Mille choses tendres à vous et aux amis.
2 décembre 1823.
Il ne paraît pas que Chateaubriand ait fait, dans le courant du mois de décembre, une visite à Fervaques, comme il l'avait annoncé. Il était alors très préoccupé de la candidature d'Astolphe à la Pairie, et pendant un moment, il crut même qu'il allait réussir; mais le succès espéré n'arriva pas. Dans la lettre suivante, il rend compte à Madame de Custine de l'ajournement de ses espérances.
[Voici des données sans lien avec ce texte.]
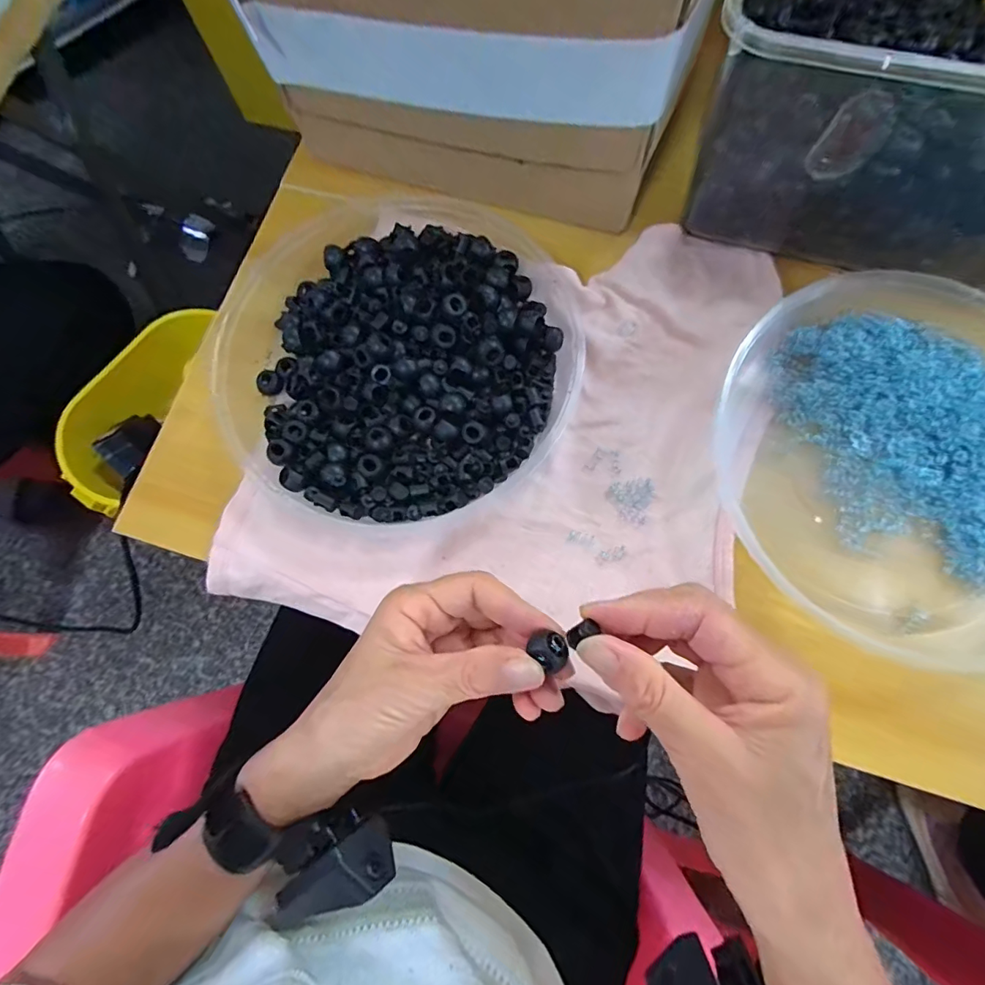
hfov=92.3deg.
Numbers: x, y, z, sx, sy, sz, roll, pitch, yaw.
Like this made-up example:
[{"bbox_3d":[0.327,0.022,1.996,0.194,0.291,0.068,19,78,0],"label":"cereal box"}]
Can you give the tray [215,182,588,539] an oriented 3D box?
[{"bbox_3d":[-0.068,-0.103,0.322,0.249,0.036,0.230,0,76,2],"label":"tray"}]

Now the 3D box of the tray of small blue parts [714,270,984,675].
[{"bbox_3d":[0.263,-0.021,0.289,0.235,0.033,0.240,-5,76,1],"label":"tray of small blue parts"}]

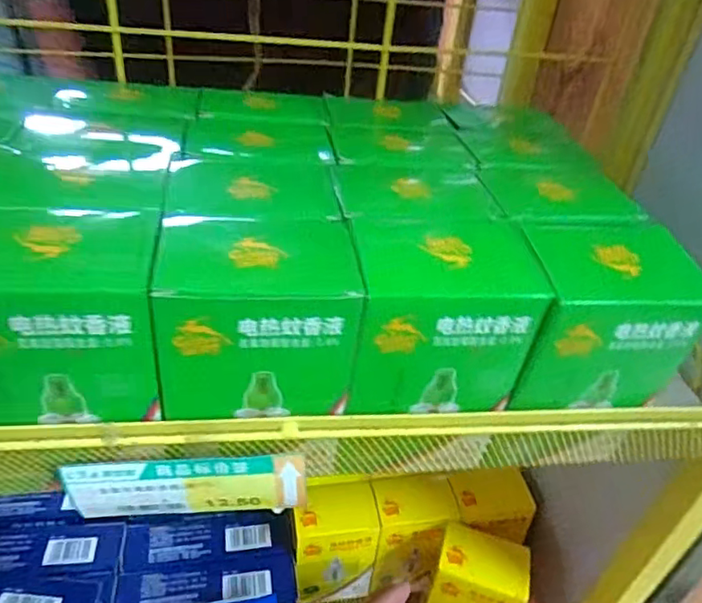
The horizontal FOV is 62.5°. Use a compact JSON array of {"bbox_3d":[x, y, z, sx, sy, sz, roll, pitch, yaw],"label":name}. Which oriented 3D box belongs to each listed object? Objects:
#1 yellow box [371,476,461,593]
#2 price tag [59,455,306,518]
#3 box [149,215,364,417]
[{"bbox_3d":[0.049,0.193,0.491,0.062,0.089,0.047,1,36,-9],"label":"yellow box"},{"bbox_3d":[-0.062,0.072,0.224,0.086,0.034,0.004,2,36,-7],"label":"price tag"},{"bbox_3d":[-0.034,0.007,0.209,0.070,0.061,0.049,-4,37,-14],"label":"box"}]

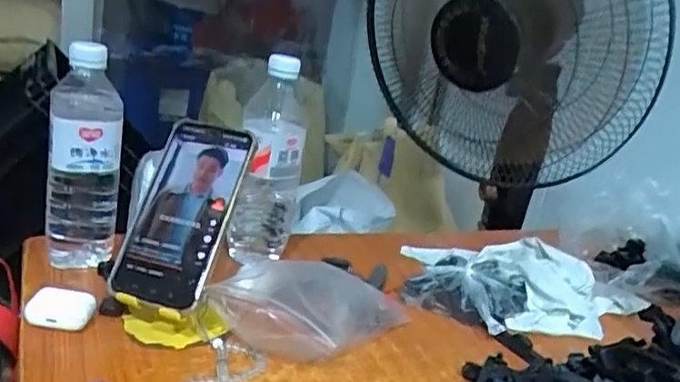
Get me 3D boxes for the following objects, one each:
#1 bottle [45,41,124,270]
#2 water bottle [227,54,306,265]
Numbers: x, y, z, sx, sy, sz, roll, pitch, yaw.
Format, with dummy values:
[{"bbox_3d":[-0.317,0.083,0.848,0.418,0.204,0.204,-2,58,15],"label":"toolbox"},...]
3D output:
[{"bbox_3d":[-0.236,-0.026,0.556,0.064,0.212,0.062,1,20,-27],"label":"bottle"},{"bbox_3d":[-0.076,-0.028,0.651,0.067,0.216,0.062,8,17,-8],"label":"water bottle"}]

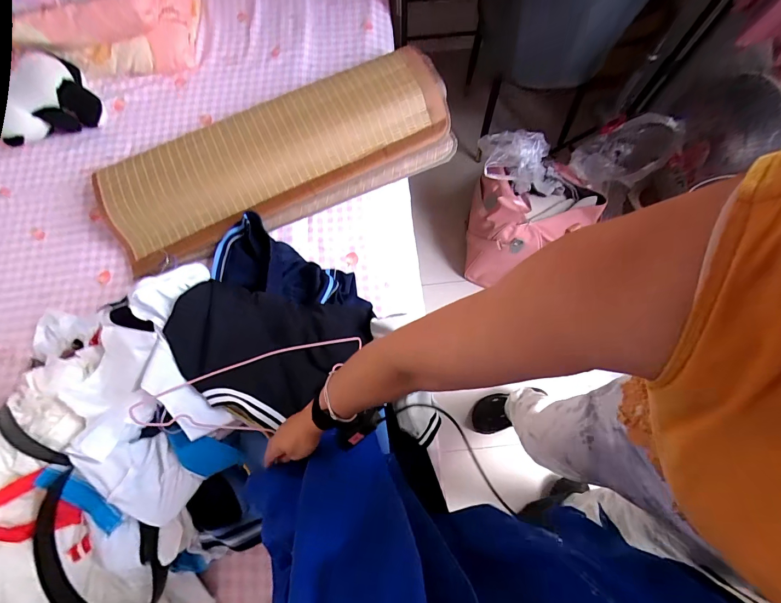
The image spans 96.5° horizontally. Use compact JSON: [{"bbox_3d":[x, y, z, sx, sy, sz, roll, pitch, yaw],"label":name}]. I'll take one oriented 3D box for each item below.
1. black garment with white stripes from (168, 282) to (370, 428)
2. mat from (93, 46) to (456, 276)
[{"bbox_3d":[-0.223,0.093,0.665,0.327,0.144,0.237,7,74,3],"label":"black garment with white stripes"},{"bbox_3d":[-0.269,-0.361,0.857,0.846,0.126,0.313,-26,75,-6],"label":"mat"}]

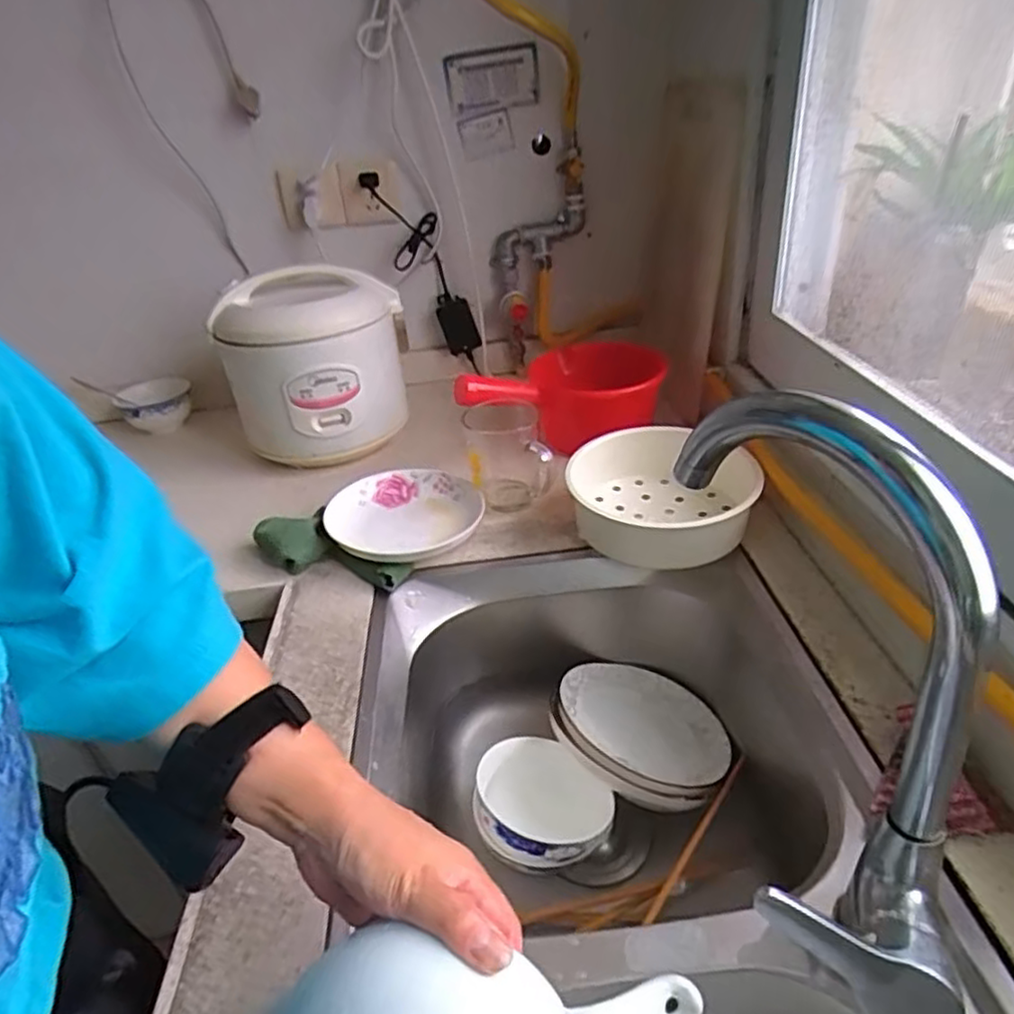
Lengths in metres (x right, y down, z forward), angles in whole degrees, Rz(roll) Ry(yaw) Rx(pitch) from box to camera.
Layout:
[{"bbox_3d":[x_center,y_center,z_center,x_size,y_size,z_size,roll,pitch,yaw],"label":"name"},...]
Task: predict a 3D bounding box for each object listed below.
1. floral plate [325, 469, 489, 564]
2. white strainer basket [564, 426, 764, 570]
[{"bbox_3d":[-0.117,0.017,0.760,0.171,0.042,0.159,-5,33,3],"label":"floral plate"},{"bbox_3d":[0.164,-0.006,0.715,0.174,0.074,0.183,5,35,18],"label":"white strainer basket"}]

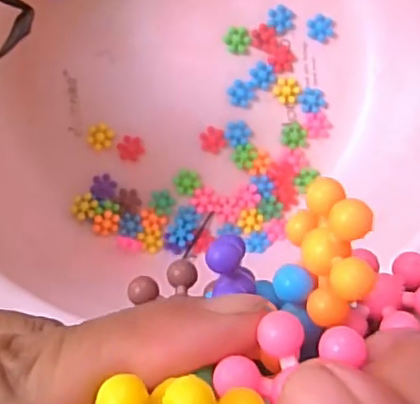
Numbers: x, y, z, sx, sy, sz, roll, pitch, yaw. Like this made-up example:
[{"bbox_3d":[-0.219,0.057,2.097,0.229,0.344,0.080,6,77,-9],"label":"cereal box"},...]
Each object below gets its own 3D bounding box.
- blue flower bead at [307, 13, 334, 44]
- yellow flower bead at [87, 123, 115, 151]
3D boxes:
[{"bbox_3d":[0.111,-0.175,0.644,0.027,0.007,0.026,0,95,-6],"label":"blue flower bead"},{"bbox_3d":[-0.107,-0.064,0.630,0.025,0.008,0.026,6,94,-6],"label":"yellow flower bead"}]

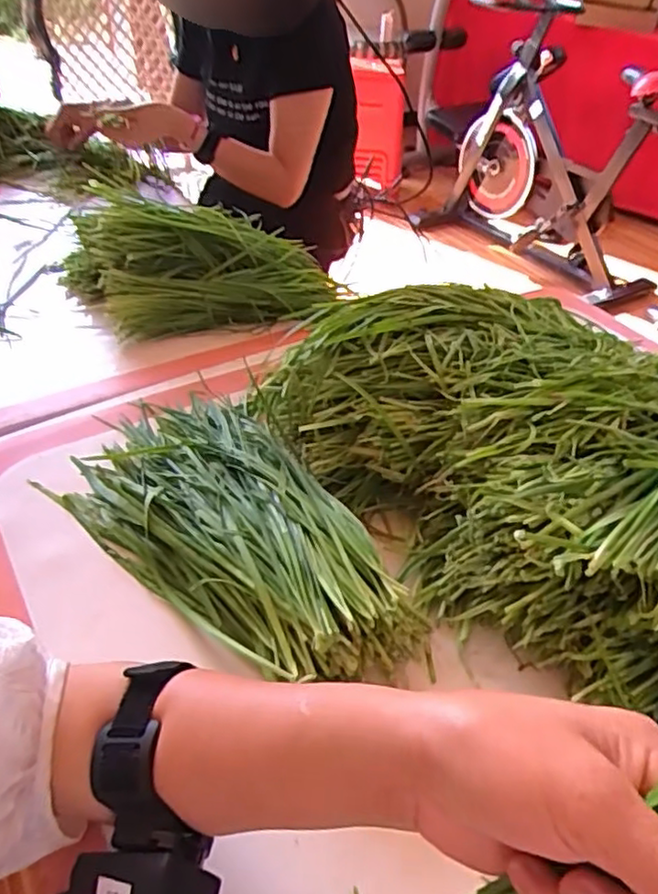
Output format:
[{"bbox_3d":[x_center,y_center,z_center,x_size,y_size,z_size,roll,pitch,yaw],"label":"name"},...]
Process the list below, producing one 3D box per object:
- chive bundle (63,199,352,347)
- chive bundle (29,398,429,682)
[{"bbox_3d":[-0.149,-0.228,0.784,0.326,0.106,0.178,-10,42,-17],"label":"chive bundle"},{"bbox_3d":[-0.066,0.047,0.508,0.339,0.059,0.174,32,47,28],"label":"chive bundle"}]

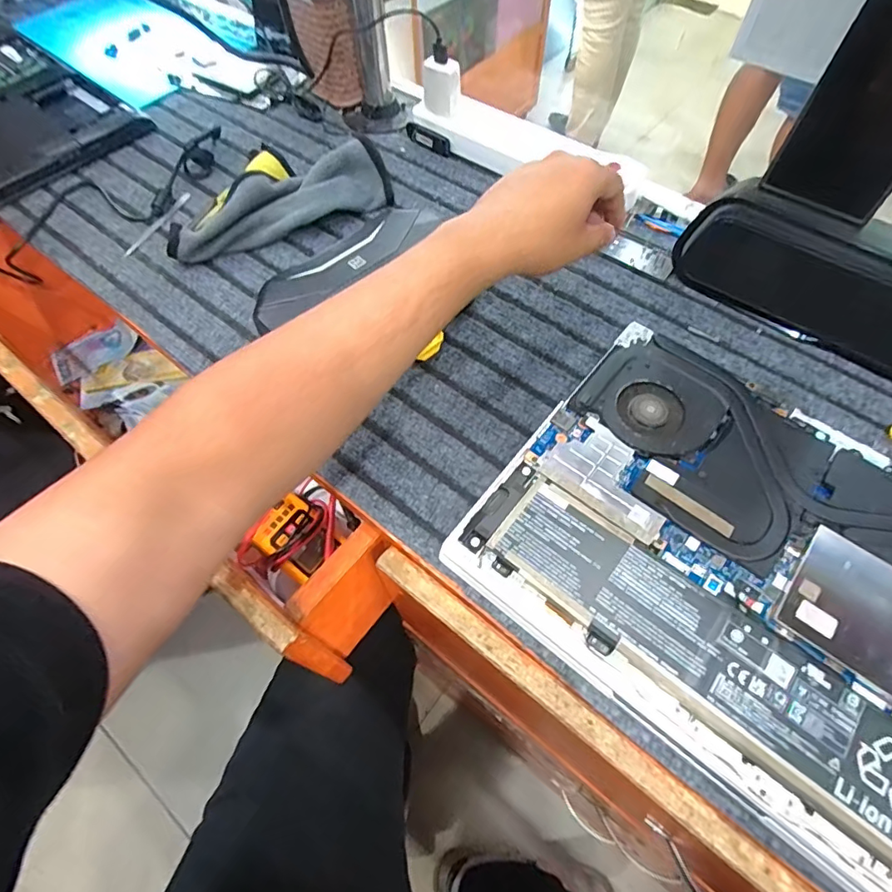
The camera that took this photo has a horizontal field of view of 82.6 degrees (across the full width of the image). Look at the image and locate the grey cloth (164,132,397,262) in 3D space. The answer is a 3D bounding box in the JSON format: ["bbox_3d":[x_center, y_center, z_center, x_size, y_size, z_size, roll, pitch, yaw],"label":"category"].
[{"bbox_3d":[-0.171,-0.255,0.506,0.223,0.039,0.097,-25,63,-13],"label":"grey cloth"}]

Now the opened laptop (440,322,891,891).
[{"bbox_3d":[0.208,0.080,0.319,0.344,0.020,0.244,36,66,19],"label":"opened laptop"}]

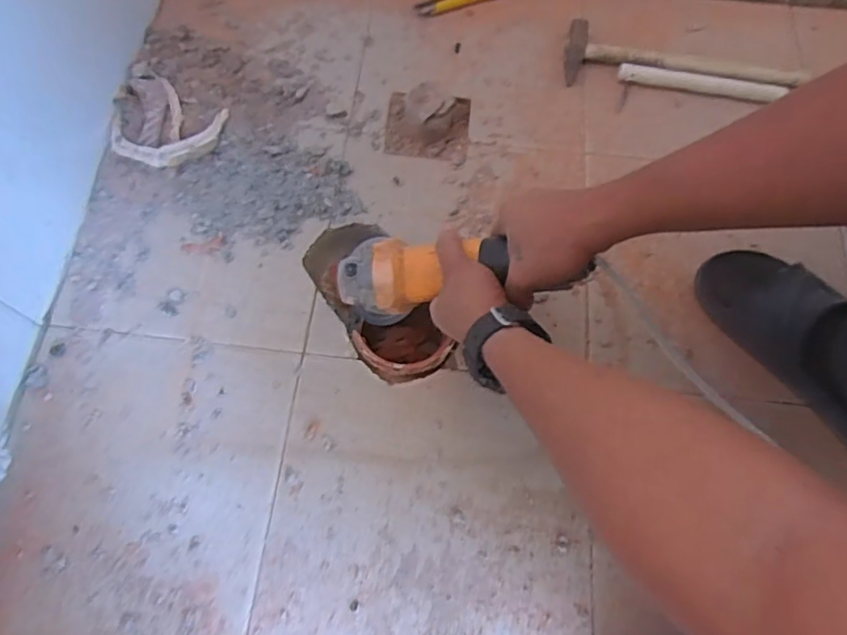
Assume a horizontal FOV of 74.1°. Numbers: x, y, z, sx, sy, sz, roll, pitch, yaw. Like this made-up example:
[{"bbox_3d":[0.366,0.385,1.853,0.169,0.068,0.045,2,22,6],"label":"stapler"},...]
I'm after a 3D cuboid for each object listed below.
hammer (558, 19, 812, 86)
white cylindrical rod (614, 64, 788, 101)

Mercredi, 24 décembre 1823.
J'avais de grandes espérances. Elles ont été trompées pour le moment. Le Roi n'a voulu nommer, je crois, que des députés, des militaires et des hommes de sa maison et de celles des Princes. Mais j'ai la promesse pour Astolphe pour une autre circonstance qui n'est pas très éloignée. Ne croyez pas que je vous oublie et que vous n'êtes dans ma vie au nombre de mes plus doux et de mes plus impérissables souvenirs.
Mille tendresses à tous.
Ch.
Cette lettre du 24 décembre 1823 est la dernière dans laquelle il soit question de la candidature d'Astolphe. C'est aussi la dernière de toute sa correspondance avec Chateaubriand que Madame de Custine ait conservé.
* * * * *
On voit quelle était à cette date la situation d'Astolphe: il occupait à la cour et dans le monde le rang le plus honorable; son esprit, la distinction de ses manières lui assuraient partout le plus favorable accueil; la bienveillance du Roi et des Princes lui était acquise; il était à la veille d'être Pair de France, suivant la promesse que Chateaubriand en avait reçue; tout semblait lui sourire; un des mariages préparés par les soins de sa mère allait sans doute effacer les deuils de sa famille et lui rendre les joies du foyer domestique.